The sound of bells is deeply rooted in British culture and many of us live within hearing range of bells. Traditionally, they have been used to call us to wake, to pray, to work, to arms, to feast and, in times of crisis, to come together. The sound of bells can be for the purpose of celebration, or for reasons of solemnity. Above all, bells are the sound of freedom and peace as in World War II they hung silently until the day they could ring in the peace.
The early missionaries used small hand bells to call people to worship and were later introduced to Christian Churches on a wider scale. By the middle ages, bells were thought to have supernatural powers and to drive away evil spirits. There is a story of bells being rung as a warning of impending attack in the 7th century, which had the unexpected result of scaring the enemy attackers into retreat. Later, it was believed that bells could ring themselves, further fuelling this belief. In the beginning, bells hung on a simple spindle and were chimed using a rope, however before long, bell ringers were experimenting with different ways to ring the bells with better control, and things have been progressing since then. The reformation sadly saw the removal of many bells, but afterwards they were reinstalled, and we still enjoy the glory and poignancy of the sound of bells to this day.

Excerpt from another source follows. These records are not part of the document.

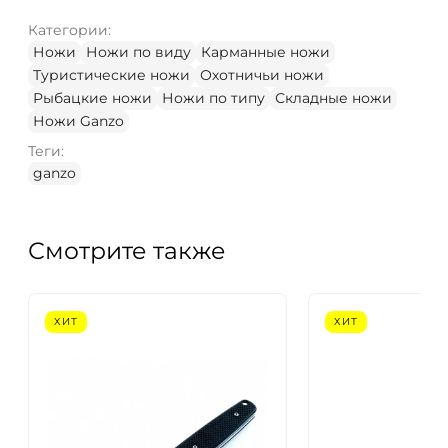
Категории:
Ножи
Ножи по виду
Карманные ножи
Туристические ножи
Охотничьи ножи
Рыбацкие ножи
Ножи по типу
Складные ножи
Ножи Ganzo
Теги:
ganzo
Смотрите также
ХИТ
ХИТ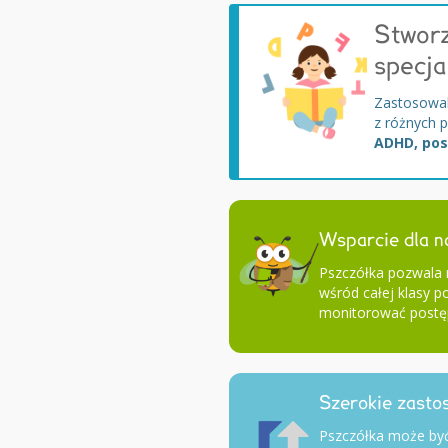
Stworz
specja
Zastosowali
z różnych p
ADHD, pos
Wsparcie dla n
Pszczółka pozwala
wśród całej klasy po
monitorować postę
Szerokie zasto
Pszczółka może być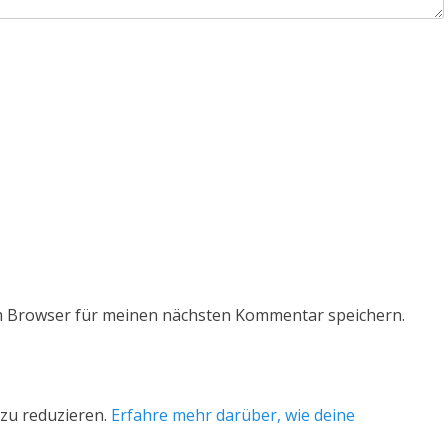
m Browser für meinen nächsten Kommentar speichern.
zu reduzieren.
Erfahre mehr darüber, wie deine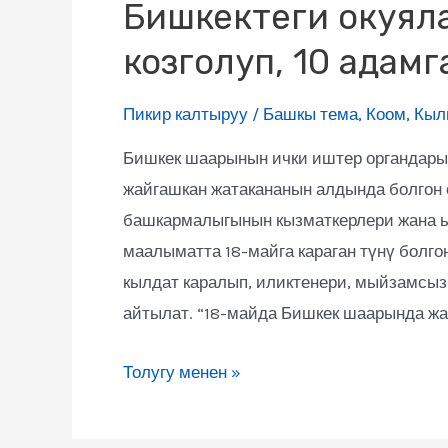
Бишкектеги окуял
козголуп, 10 адам
Пикир калтыруу
/
Башкы тема
,
Коом
,
Кы
Бишкек шаарынын ички иштер органдары 
жайгашкан жатакананын алдында болгон 
башкармалыгынын кызматкерлери жана ы
маалыматта 18-майга караган түнү болг
кылдат каралып, иликтенери, мыйзамсыз
айтылат. “18-майда Бишкек шаарында жа
Толугу менен »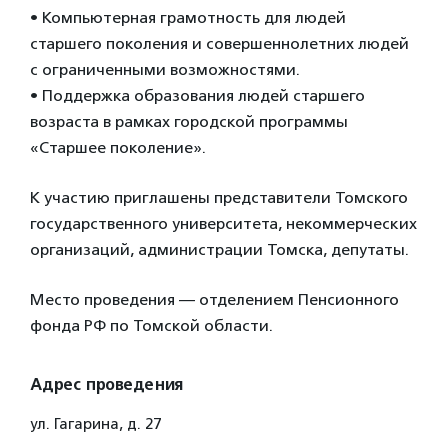
• Компьютерная грамотность для людей
старшего поколения и совершеннолетних людей
с ограниченными возможностями.
• Поддержка образования людей старшего
возраста в рамках городской программы
«Старшее поколение».
К участию приглашены представители Томского
государственного университета, некоммерческих
организаций, администрации Томска, депутаты.
Место проведения — отделением Пенсионного
фонда РФ по Томской области.
Адрес проведения
ул. Гагарина, д. 27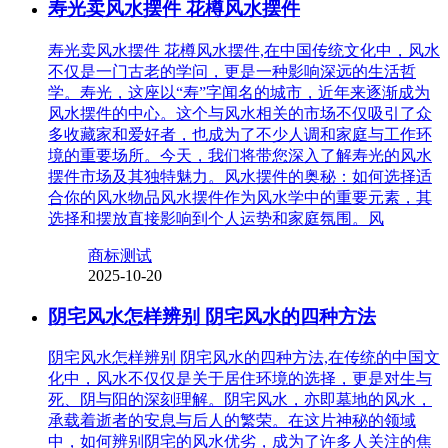
寿光卖风水摆件 花樽风水摆件
寿光卖风水摆件 花樽风水摆件,在中国传统文化中，风水
不仅是一门古老的学问，更是一种影响深远的生活哲
学。寿光，这座以“寿”字闻名的城市，近年来逐渐成为
风水摆件的中心。这个与风水相关的市场不仅吸引了众
多收藏家和爱好者，也成为了不少人调和家庭与工作环
境的重要场所。今天，我们将带您深入了解寿光的风水
摆件市场及其独特魅力。风水摆件的奥秘：如何选择适
合你的风水物品风水摆件作为风水学中的重要元素，其
选择和摆放直接影响到个人运势和家庭氛围。风
商标测试
2025-10-20
阴宅风水怎样辨别 阴宅风水的四种方法
阴宅风水怎样辨别 阴宅风水的四种方法,在传统的中国文
化中，风水不仅仅是关于居住环境的选择，更是对生与
死、阴与阳的深刻理解。阴宅风水，亦即墓地的风水，
承载着逝者的安息与后人的繁荣。在这片神秘的领域
中，如何辨别阴宅的风水优劣，成为了许多人关注的焦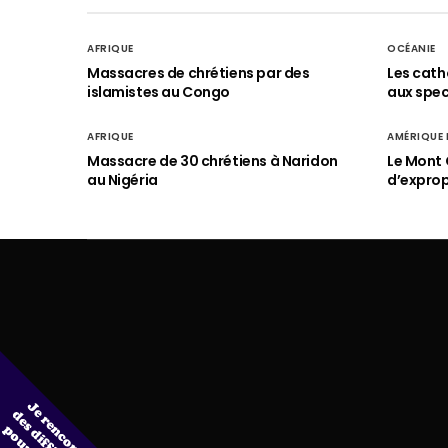
AFRIQUE
OCÉANIE
Massacres de chrétiens par des
Les cath
islamistes au Congo
aux spect
AFRIQUE
AMÉRIQUE
Massacre de 30 chrétiens à Naridon
Le Mont 
au Nigéria
d’exprop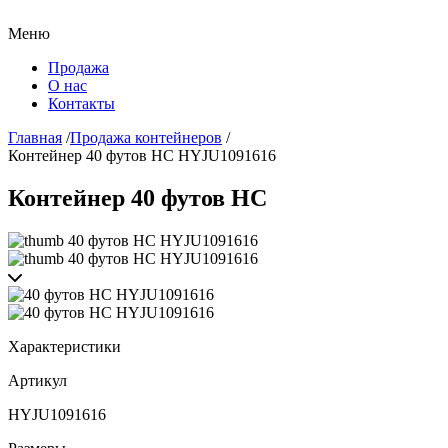
Меню
Продажа
О нас
Контакты
Главная
/
Продажа контейнеров
/
Контейнер 40 футов HC HYJU1091616
Контейнер 40 футов HC
Характеристики
Артикул
HYJU1091616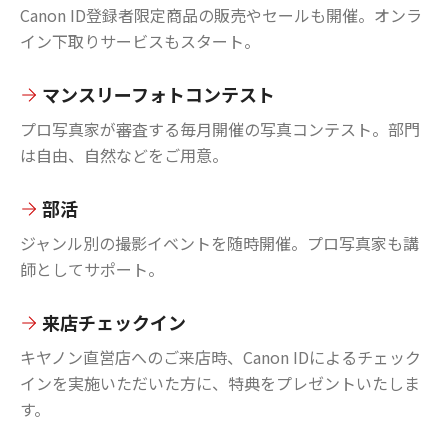
Canon ID登録者限定商品の販売やセールも開催。オンラ
イン下取りサービスもスタート。
マンスリーフォトコンテスト
プロ写真家が審査する毎月開催の写真コンテスト。部門
は自由、自然などをご用意。
部活
ジャンル別の撮影イベントを随時開催。プロ写真家も講
師としてサポート。
来店チェックイン
キヤノン直営店へのご来店時、Canon IDによるチェック
インを実施いただいた方に、特典をプレゼントいたしま
す。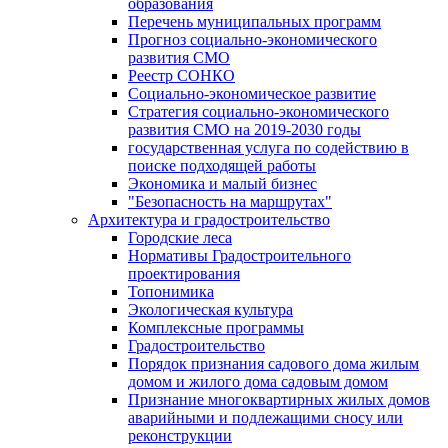
образования
Перечень муниципальных программ
Прогноз социально-экономического
развития СМО
Реестр СОНКО
Социально-экономическое развитие
Стратегия социально-экономического
развития СМО на 2019-2030 годы
государственная услуга по содействию в
поиске подходящей работы
Экономика и малый бизнес
"Безопасность на маршрутах"
Архитектура и градостроительство
Городские леса
Нормативы Градостроительного
проектирования
Топонимика
Экологическая культура
Комплексные программы
Градостроительство
Порядок признания садового дома жилым
домом и жилого дома садовым домом
Признание многоквартирных жилых домов
аварийными и подлежащими сносу или
реконструкции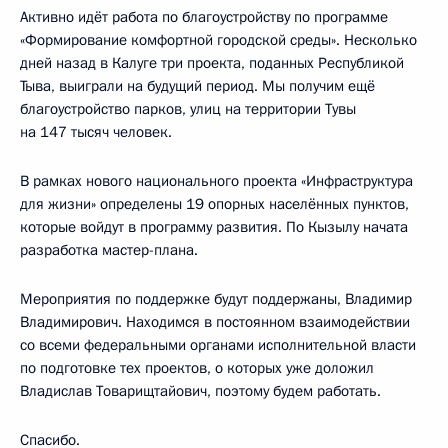
Активно идёт работа по благоустройству по программе
«Формирование комфортной городской среды». Несколько
дней назад в Калуге три проекта, поданных Республикой
Тыва, выиграли на будущий период. Мы получим ещё
благоустройство парков, улиц на территории Тувы
на 147 тысяч человек.
В рамках нового национального проекта «Инфраструктура
для жизни» определены 19 опорных населённых пунктов,
которые войдут в программу развития. По Кызылу начата
разработка мастер-плана.
Мероприятия по поддержке будут поддержаны, Владимир
Владимирович. Находимся в постоянном взаимодействии
со всеми федеральными органами исполнительной власти
по подготовке тех проектов, о которых уже доложил
Владислав Товарищтайович, поэтому будем работать.
Спасибо.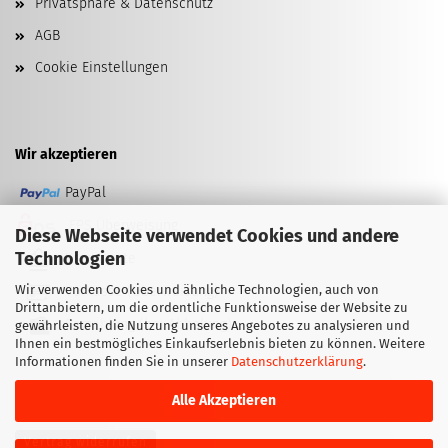
Privatsphäre & Datenschutz
AGB
Cookie Einstellungen
Wir akzeptieren
PayPal
EPS Überweisung
Diese Webseite verwendet Cookies und andere
Technologien
Kreditkarte
Wir verwenden Cookies und ähnliche Technologien, auch von
Vorkasse (Überweisung)
Drittanbietern, um die ordentliche Funktionsweise der Website zu
Barzahlung (bei Abholung)
gewährleisten, die Nutzung unseres Angebotes zu analysieren und
Ihnen ein bestmögliches Einkaufserlebnis bieten zu können. Weitere
Informationen finden Sie in unserer
Datenschutzerklärung
.
Alle Akzeptieren
Vertrag widerrufen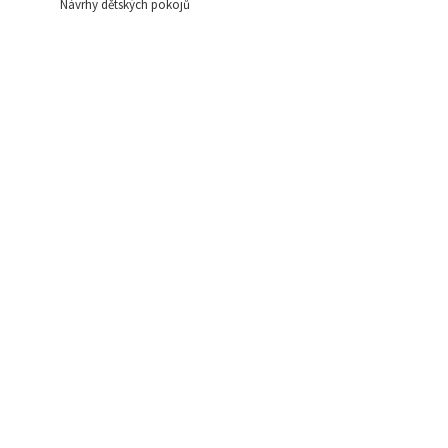
Návrhy dětských pokojů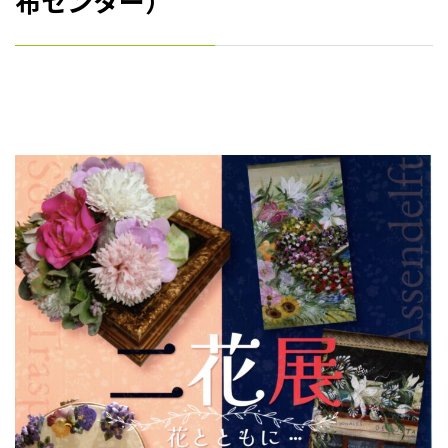
布センター）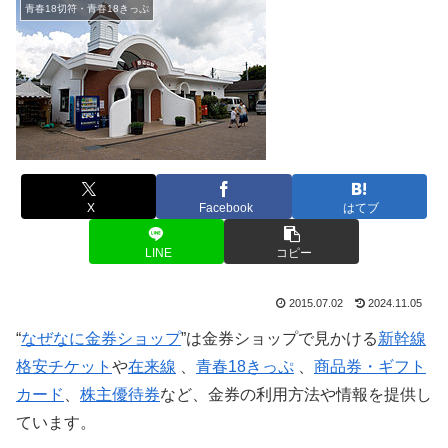
青春18切符・青春18きっぷ
X
Facebook
はてブ
LINE
コピー
2015.07.02
2024.11.05
“
なぜなに金券ショップ
”は金券ショップで見かける
新幹線
格安チケット
や
在来線
、
青春18きっぷ
、
商品券・ギフト
カード
、
株主優待券
など、金券の利用方法や情報を提供し
ています。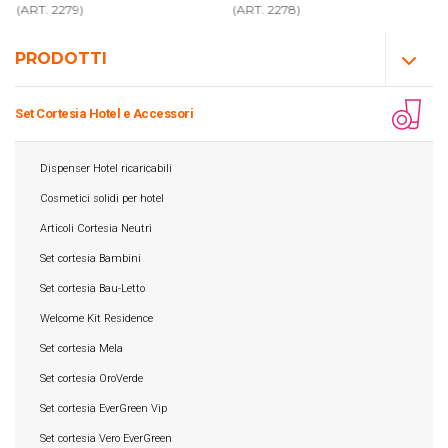
(ART. 2279)
(ART. 2278)
PRODOTTI
Set Cortesia Hotel e Accessori
Dispenser Hotel ricaricabili
Cosmetici solidi per hotel
Articoli Cortesia Neutri
Set cortesia Bambini
Set cortesia Bau-Letto
Welcome Kit Residence
Set cortesia Mela
Set cortesia OroVerde
Set cortesia EverGreen Vip
Set cortesia Vero EverGreen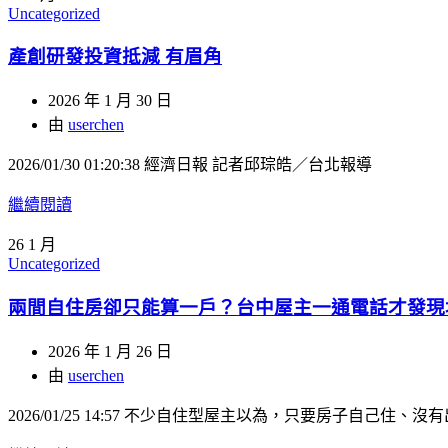
Uncategorized
產創研發投資抵減 有眉角
2026 年 1 月 30 日
由
userchen
2026/01/30 01:20:38 經濟日報 記者邱琮皓／台北報導
繼續閱讀
26
1 月
Uncategorized
兩間自住房卻只能算一戶？台中屋主一通電話才發現
2026 年 1 月 26 日
由
userchen
2026/01/25 14:57 不少自住型屋主以為，只要房子自己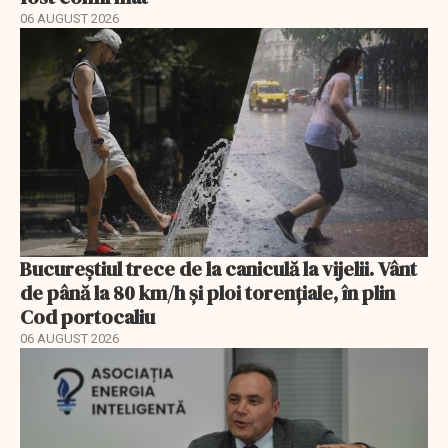
06 AUGUST 2026
Bucureștiul trece de la caniculă la vijelii. Vânt
de până la 80 km/h și ploi torențiale, în plin
Cod portocaliu
06 AUGUST 2026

At St. Albans, our bell was first installed in 1959 by Mears London. For reasons unknown, the bell was out of use for many years. This year, 2020, it was decided that it would be fitting to restore and reinstall the bell in memory of all those who have lost their lives as a result of the Covid-19 pandemic. The bell was taken down on 3rd December 2020 and taken to Bridport in Dorset for 2 weeks of restoration by Nicholson Engineering Ltd. The bell was returned on 10th December, and on 11th December 2020, the bell was blessed with oil of Chrism and given the name Alban, in order to set it apart from other bells in a ceremony much like a baptism. Later that day, the bell was rehung and now proudly rings out as a symbol of our faith. The bell has been kept intact but has been modified for modern use and is automatically set to ring at 9am, midday and 6pm. There is an electronic fob with pre-programmed settings that can be used for weddings, funerals and other occasions, a far cry from the original spindles and ropes of early bells!
On 17th December, a special liturgy was held to celebrate the unveiling of a plaque in memory of those who died of the covid-19 pandemic. Reverend Amanda Keighley and Reverend Tom Keighley from St Nicholas Church of England parish joined us. In addition two councillors from the Hornchurch resident association, Councillor Barry Muggleston and Councillor Stephanie Nunn unveiled the plaque for us. During the Liturgy, Ann, Francie and Julie Nolan lit candles remembering all those who have lost their lives to the Covid-19 pandemic, which included their mother Frances, one of our parishioners, who sadly passed away in April. The celebration was sombre, but full of hope for better days ahead, as well as faith in our Lord and the knowledge that we are stronger when we pull together for the sake of the community. As the Angelus bell rings out each day all those we have lost will be in our thoughts and prayers.